Showing posts with label Hondo Valley. Show all posts
Showing posts with label Hondo Valley. Show all posts

Saturday, May 21, 2016

We Went to the Iris Farm!

I've always wanted to take a trip to the Hondo Iris Farm, located a couple of hours away from Las Cruces in the Hondo Valley of New Mexico. Today we combined a visit there to see the irises in bloom with a picnic on the grounds. Lovely!

We drove to the other side of the Organ Mountains, through the Tularosa Basin, up into the Sacramento Mountains, and through the mountain town of Ruidoso. Along the way we passed a missile base test facility, the White Sands National Monument, the Mescalero Apache Reservation, the Inn of the Mountain Gods Resort and Casino, the Hubbard Museum of the American West, and the Ruidoso Downs Race Track.

Scenery-wise, we traveled from the pecan orchards and chile fields of our own irrigated Mesilla Valley, through bare rocky mountains, along a desert road through ancient lake beds, up through some pine tree mountains, and down through some very barren and dry hills to the place where the Hondo Valley starts.  

Oh, that Hondo Valley! It hit these desert eyes with a big blast of green, just like the oasis it is in a dry land. The waters of the Rio Hondo, Rio Bonito, and Rio Ruidoso meet here and irrigate the grazing fields, orchards, and vegetable farms in that good bottom land. 

After passing by the little villages of Glencoe and San Patricio, we came to Hondo and took the turnoff into the grounds of the Hondo Iris Farm. The pictures below should tell the rest of the story.



There were lots of shade trees, always appreciated by New Mexicans. 
I love the contrasting foliage of these trees. 



Here is the garden--lots of irises, interspersed with lilies, 
some hollyhock seedlings, and peonies. The fragrance was wonderful.



Not such a good shot of the flowers, but we always love the shade!



There were roses, too. 



St. Francis, being dwarfed by a huge iris bloom.




I brought home several potted irises and a peony for our own garden. I loved our peonies back in New Hampshire and somehow never realized that they can be grown here. We also brought home a catalog and I'll be choosing more iris varieties to pick up from the farm in July. 

I guess I have some digging to do to make some beds out back for the new plants. I think our chicken girls will enjoy the view of all those blossoms next year. 


A couple of the irises I brought home: Fiery Temper



Nigerian Raspberry




Wednesday, September 26, 2007

Getting a Mountain Fix

A couple of days ago we drove up from 4300 feet in Clovis to over 8600 feet in Cloudcroft, New Mexico, located in the beautiful Sacramento Mountains. What a gorgeous drive! After several months on the high plains, we needed another mountain fix.
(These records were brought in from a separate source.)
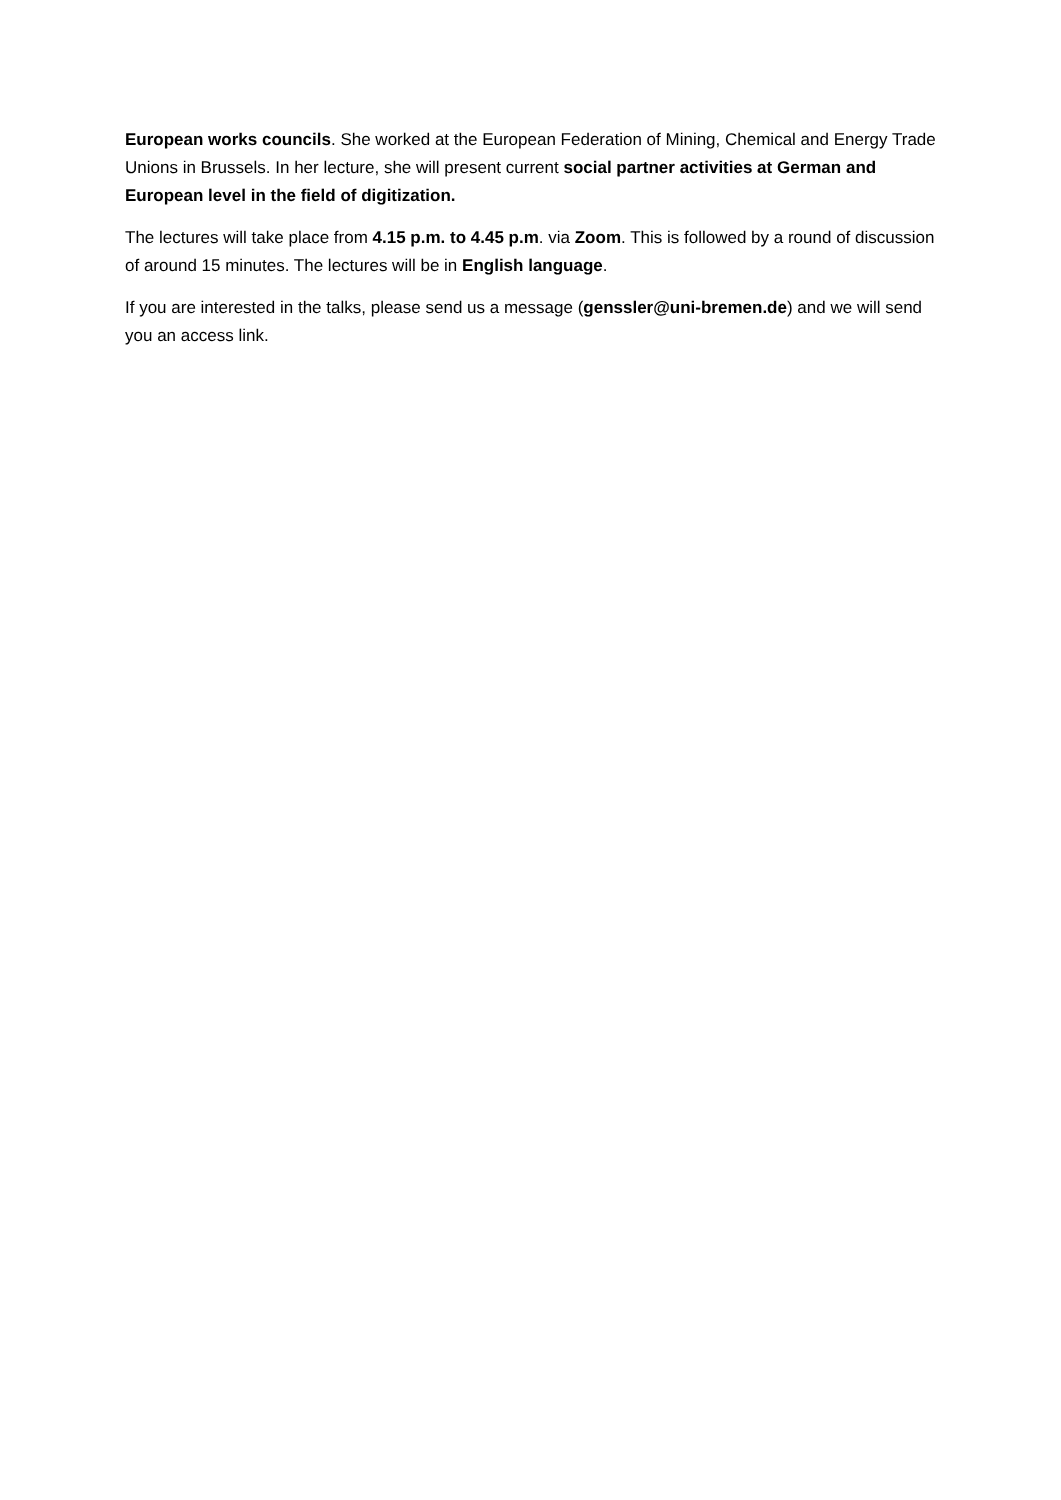European works councils. She worked at the European Federation of Mining, Chemical and Energy Trade Unions in Brussels. In her lecture, she will present current social partner activities at German and European level in the field of digitization.
The lectures will take place from 4.15 p.m. to 4.45 p.m. via Zoom. This is followed by a round of discussion of around 15 minutes. The lectures will be in English language.
If you are interested in the talks, please send us a message (genssler@uni-bremen.de) and we will send you an access link.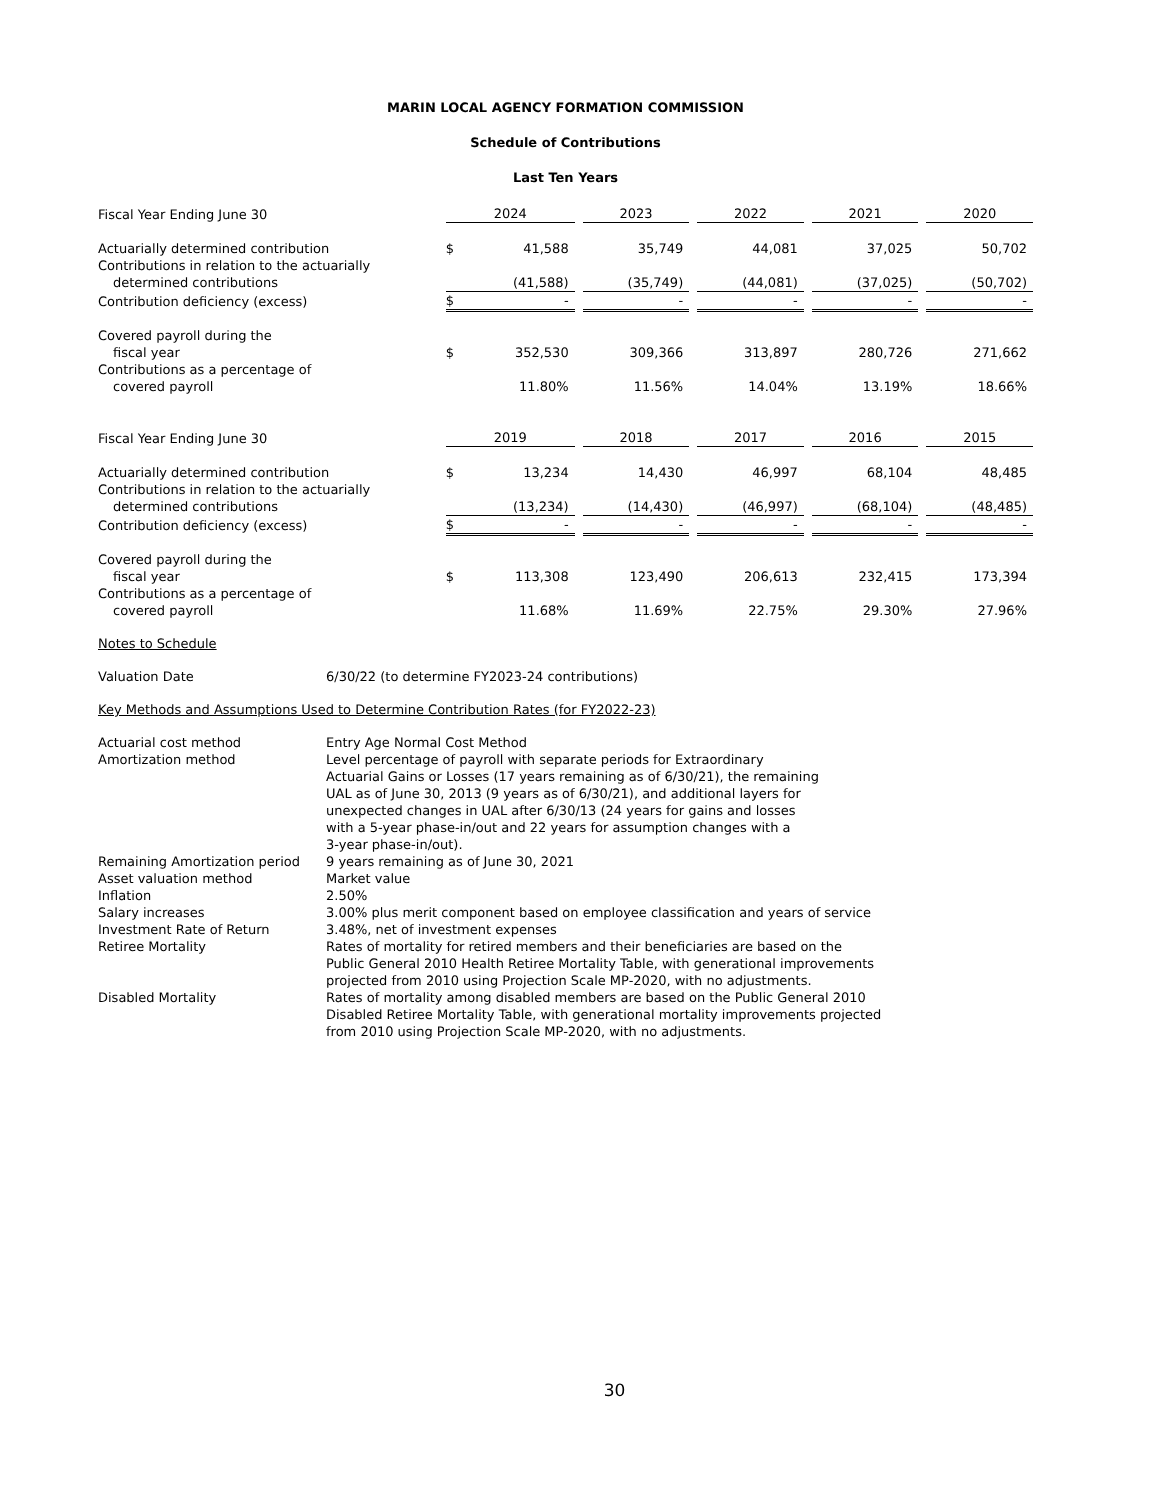MARIN LOCAL AGENCY FORMATION COMMISSION
Schedule of Contributions
Last Ten Years
| Fiscal Year Ending June 30 | 2024 | | | 2023 | | 2022 | | 2021 | | 2020 |
| Actuarially determined contribution | $ | 41,588 | | 35,749 | | 44,081 | | 37,025 | | 50,702 |
| Contributions in relation to the actuarially | | | | | | | | | | |
| determined contributions | | (41,588) | | (35,749) | | (44,081) | | (37,025) | | (50,702) |
| Contribution deficiency (excess) | $ | - | | - | | - | | - | | - |
| Covered payroll during the | | | | | | | | | | |
| fiscal year | $ | 352,530 | | 309,366 | | 313,897 | | 280,726 | | 271,662 |
| Contributions as a percentage of | | | | | | | | | | |
| covered payroll | | 11.80% | | 11.56% | | 14.04% | | 13.19% | | 18.66% |
| Fiscal Year Ending June 30 | 2019 | | | 2018 | | 2017 | | 2016 | | 2015 |
| Actuarially determined contribution | $ | 13,234 | | 14,430 | | 46,997 | | 68,104 | | 48,485 |
| Contributions in relation to the actuarially | | | | | | | | | | |
| determined contributions | | (13,234) | | (14,430) | | (46,997) | | (68,104) | | (48,485) |
| Contribution deficiency (excess) | $ | - | | - | | - | | - | | - |
| Covered payroll during the | | | | | | | | | | |
| fiscal year | $ | 113,308 | | 123,490 | | 206,613 | | 232,415 | | 173,394 |
| Contributions as a percentage of | | | | | | | | | | |
| covered payroll | | 11.68% | | 11.69% | | 22.75% | | 29.30% | | 27.96% |
Notes to Schedule
| Valuation Date | 6/30/22 (to determine FY2023-24 contributions) |
Key Methods and Assumptions Used to Determine Contribution Rates (for FY2022-23)
| Actuarial cost method | Entry Age Normal Cost Method |
| Amortization method | Level percentage of payroll with separate periods for Extraordinary Actuarial Gains or Losses (17 years remaining as of 6/30/21), the remaining UAL as of June 30, 2013 (9 years as of 6/30/21), and additional layers for unexpected changes in UAL after 6/30/13 (24 years for gains and losses with a 5-year phase-in/out and 22 years for assumption changes with a 3-year phase-in/out). |
| Remaining Amortization period | 9 years remaining as of June 30, 2021 |
| Asset valuation method | Market value |
| Inflation | 2.50% |
| Salary increases | 3.00% plus merit component based on employee classification and years of service |
| Investment Rate of Return | 3.48%, net of investment expenses |
| Retiree Mortality | Rates of mortality for retired members and their beneficiaries are based on the Public General 2010 Health Retiree Mortality Table, with generational improvements projected from 2010 using Projection Scale MP-2020, with no adjustments. |
| Disabled Mortality | Rates of mortality among disabled members are based on the Public General 2010 Disabled Retiree Mortality Table, with generational mortality improvements projected from 2010 using Projection Scale MP-2020, with no adjustments. |
30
We took Hwy. 70 from Clovis past Roswell, to the beautiful Hondo Valley. Here we passed through the tiny towns of Picacho, Tinnie, Arabela, Hondo, and San Patricio. If I were 30 years younger, I would love to live in this uniquely scenic area.

We continued on to the Mescalero Apache Indian Reservation, passing through Ruidoso. We turned off on Hwy. 244, a quiet two lane road that travels through Elk Canyon, where we stopped to take pictures and could hear elk bugling on the hillside above us.
We traveled in and out of the Lincoln National Forest, an area rich in history. According to the Billy the Kid Scenic Byway web site: "The Lincoln County area...has been home to Billy the Kid, the Lincoln County War, the Mescalero Apache tribe, Kit Carson, "Black Jack" Pershing, the Buffalo Soldiers, the world's richest Quarter Horse race and Smokey Bear."

For the first half of its history, those going to the village of Cloudcroft went by excursion train from Alamogordo, traveling 16 miles up from the desert floor. The first highway to Cloudcroft was built in the mid-1940s, and the train service was discontinued in 1948. We found a delightful small mountain town with abundant fresh air (and abundant tourists, too). After a delicious lunch of green chile meat burritos that we ate on the front porch of a little cafe, we started back to our home on the plains.

Here are some points of interest on our journey.